Left: As the tide of war seemed to turn against Germany and its Axis allies following Stalingrad, Joseph Goebbels felt compelled to steel the German people for coming hardships. At a rally on February 18, 1943, at the Berlin Sportpalast, the nattily attired propaganda minister addressed a large, carefully selected audience of Nazi true believers, among them Nazi Party representatives, soldiers (some wounded), doctors and nurses, scientists, teachers, and blue-collar munitions workers. Some, like Brunhilde Pomsel who served as a secretary for Goebbels from 1942 to 1945, had been ordered to the sports stadium on short notice and interspersed among the crowd to applaud in all the right places. Overhead and behind the diminutive (5‑foot‑5) Goebbels stretched a gigantic banner in block letters: “Totaler Krieg—Kürzester Krieg” (“Total War—Shortest War”). Goebbels asked his audience, including those listening by national radio, “Do you want total war? If necessary, do you want a war more total and radical than anything that we can even imagine today?” The crowd shouted its assent. “Are you determined to follow the Fuehrer through thick and thin to victory and are you willing to accept the heaviest personal burdens?” The crowd roared, “Fuehrer command, we follow!” After the speech, Goebbels told Minister of Armaments and War Production Albert Speer that it was the best-trained audience one could have found in Germany.

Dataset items

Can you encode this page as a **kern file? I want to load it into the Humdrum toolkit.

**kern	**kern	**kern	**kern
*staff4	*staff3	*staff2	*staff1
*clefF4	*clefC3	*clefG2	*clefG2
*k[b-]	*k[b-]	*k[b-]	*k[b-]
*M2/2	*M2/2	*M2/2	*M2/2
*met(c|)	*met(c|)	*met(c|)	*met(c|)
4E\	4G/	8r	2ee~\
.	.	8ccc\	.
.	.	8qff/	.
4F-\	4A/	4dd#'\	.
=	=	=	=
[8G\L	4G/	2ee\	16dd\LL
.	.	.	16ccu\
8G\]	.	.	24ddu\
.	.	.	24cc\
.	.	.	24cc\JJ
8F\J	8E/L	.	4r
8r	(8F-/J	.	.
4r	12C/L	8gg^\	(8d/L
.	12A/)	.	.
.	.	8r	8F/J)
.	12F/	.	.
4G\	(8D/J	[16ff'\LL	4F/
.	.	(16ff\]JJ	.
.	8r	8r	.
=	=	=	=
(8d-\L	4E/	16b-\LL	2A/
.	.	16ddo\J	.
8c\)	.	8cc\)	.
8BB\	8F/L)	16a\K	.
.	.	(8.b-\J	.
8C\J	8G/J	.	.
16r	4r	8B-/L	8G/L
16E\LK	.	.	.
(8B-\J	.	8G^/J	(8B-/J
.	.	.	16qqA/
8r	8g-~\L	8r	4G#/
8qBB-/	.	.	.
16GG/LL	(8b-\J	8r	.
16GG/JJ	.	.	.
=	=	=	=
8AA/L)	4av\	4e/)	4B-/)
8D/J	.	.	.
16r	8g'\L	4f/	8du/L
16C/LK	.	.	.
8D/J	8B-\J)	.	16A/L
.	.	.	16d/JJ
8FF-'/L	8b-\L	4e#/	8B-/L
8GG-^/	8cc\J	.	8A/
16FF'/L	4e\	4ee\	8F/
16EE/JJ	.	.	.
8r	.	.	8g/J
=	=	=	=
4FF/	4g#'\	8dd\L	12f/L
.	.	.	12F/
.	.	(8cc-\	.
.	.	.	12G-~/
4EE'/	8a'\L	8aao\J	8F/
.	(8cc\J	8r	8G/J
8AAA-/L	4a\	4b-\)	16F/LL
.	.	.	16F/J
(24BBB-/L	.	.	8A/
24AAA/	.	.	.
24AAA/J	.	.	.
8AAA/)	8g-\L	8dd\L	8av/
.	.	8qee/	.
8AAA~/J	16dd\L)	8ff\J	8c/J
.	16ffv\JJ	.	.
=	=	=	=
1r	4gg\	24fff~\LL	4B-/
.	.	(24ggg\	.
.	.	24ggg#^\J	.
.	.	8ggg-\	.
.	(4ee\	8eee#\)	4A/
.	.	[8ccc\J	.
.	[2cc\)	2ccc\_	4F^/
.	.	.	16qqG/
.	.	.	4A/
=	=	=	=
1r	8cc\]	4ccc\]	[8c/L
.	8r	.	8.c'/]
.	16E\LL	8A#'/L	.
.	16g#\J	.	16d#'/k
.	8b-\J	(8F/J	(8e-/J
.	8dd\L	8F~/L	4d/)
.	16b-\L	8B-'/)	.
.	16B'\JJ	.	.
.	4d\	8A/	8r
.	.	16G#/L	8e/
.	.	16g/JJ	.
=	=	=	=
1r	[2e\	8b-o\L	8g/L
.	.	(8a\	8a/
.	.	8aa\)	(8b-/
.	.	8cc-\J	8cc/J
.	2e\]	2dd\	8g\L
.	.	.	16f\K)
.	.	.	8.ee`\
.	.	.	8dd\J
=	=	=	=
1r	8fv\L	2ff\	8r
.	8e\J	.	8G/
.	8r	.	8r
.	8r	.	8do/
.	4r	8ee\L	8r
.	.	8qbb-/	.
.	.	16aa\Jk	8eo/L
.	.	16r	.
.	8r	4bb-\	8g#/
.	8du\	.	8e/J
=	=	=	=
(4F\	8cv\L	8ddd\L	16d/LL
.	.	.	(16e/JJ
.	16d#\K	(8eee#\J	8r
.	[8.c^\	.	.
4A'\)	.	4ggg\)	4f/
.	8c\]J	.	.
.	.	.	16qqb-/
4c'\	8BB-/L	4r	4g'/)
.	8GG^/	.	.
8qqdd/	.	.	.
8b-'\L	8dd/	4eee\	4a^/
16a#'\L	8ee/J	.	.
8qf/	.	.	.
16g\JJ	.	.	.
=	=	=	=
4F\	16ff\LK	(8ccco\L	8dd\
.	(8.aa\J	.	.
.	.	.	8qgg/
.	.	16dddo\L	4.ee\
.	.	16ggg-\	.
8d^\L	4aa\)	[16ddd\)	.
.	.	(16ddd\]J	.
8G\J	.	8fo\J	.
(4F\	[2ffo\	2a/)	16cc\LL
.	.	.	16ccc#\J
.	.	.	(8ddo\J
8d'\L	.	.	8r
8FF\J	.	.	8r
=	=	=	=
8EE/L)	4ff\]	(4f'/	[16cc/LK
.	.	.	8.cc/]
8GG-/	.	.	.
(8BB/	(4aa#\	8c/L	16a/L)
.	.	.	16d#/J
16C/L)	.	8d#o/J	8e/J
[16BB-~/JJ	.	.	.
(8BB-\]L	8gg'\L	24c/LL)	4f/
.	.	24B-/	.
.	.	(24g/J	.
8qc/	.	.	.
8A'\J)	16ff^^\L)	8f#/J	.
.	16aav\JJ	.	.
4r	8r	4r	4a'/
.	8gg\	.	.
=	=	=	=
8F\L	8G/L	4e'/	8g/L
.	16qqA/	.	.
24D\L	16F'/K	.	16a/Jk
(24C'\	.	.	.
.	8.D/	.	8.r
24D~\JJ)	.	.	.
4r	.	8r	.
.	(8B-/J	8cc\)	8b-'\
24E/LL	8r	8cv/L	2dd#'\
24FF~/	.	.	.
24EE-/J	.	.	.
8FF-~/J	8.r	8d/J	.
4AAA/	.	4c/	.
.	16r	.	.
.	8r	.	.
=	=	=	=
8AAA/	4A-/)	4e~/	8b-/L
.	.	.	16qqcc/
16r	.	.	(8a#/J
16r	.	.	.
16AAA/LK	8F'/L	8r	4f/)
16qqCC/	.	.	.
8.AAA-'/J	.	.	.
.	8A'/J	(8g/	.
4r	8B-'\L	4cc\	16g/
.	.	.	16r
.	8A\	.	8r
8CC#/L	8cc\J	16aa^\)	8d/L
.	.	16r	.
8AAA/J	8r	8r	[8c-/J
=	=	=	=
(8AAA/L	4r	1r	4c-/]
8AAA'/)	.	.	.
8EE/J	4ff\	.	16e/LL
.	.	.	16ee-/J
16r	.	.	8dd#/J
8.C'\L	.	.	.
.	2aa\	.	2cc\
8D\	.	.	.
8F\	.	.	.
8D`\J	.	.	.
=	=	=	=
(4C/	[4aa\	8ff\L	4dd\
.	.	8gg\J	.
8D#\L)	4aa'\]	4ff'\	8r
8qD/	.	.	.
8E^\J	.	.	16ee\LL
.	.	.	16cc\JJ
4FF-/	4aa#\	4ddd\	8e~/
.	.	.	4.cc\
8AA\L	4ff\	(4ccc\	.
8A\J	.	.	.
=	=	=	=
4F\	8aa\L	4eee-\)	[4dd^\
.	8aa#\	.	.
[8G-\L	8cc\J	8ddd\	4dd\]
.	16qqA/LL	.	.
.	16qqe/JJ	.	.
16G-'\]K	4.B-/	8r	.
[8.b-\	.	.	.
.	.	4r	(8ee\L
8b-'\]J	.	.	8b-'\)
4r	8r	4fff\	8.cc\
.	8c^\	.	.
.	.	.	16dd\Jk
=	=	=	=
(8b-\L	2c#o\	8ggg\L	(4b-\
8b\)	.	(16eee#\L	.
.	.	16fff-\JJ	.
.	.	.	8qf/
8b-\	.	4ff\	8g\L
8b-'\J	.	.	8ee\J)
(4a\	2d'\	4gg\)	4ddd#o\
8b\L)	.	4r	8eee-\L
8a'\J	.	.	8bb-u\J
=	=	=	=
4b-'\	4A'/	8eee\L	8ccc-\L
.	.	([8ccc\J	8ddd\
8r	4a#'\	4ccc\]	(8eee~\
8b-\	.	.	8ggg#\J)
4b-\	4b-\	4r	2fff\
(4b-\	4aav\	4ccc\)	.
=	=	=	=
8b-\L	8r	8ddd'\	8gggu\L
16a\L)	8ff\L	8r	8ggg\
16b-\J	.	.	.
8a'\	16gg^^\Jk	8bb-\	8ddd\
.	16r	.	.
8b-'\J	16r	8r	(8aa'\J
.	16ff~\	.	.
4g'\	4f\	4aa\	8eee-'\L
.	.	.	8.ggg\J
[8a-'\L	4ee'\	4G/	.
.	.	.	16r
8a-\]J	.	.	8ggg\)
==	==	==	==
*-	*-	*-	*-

- [Parts of the exercise]:
1. Name every person the passage on the Sportpalast speech identifies by name.
2. Continue the passage on Goebbels's Sportpalast speech from its final sentence.
This material stands apart from the passage on the Sportpalast speech.

- [Answers for the exercise]:
1. Joseph Goebbels, Brunhilde Pomsel, Albert Speer

2.
Right: This 1910 postcard depicts the newly opened Sportpalast in the Berlin suburb of Schoeneberg. During the 1930s and 1940s, the Nazis used the vast indoor arena as their political grandstand—“unsere Tribuene” as Goebbels called it—preventing its use for practically anything else. Hitler spoke there on the ninth anniversary of his coming to power (January 30, 1933), and Goebbels rallied the German Volk to “Total War” (“totaler Krieg”) on February 18, 1943. On the eleventh anniversary of the Nazis’ seizing power, January 30, 1944, the Allies bombed the building. Ever-resilient Berliners used the roofless facility for an ice-skating rink the following winter. After the war the building underwent restoration, only to be razed in 1973.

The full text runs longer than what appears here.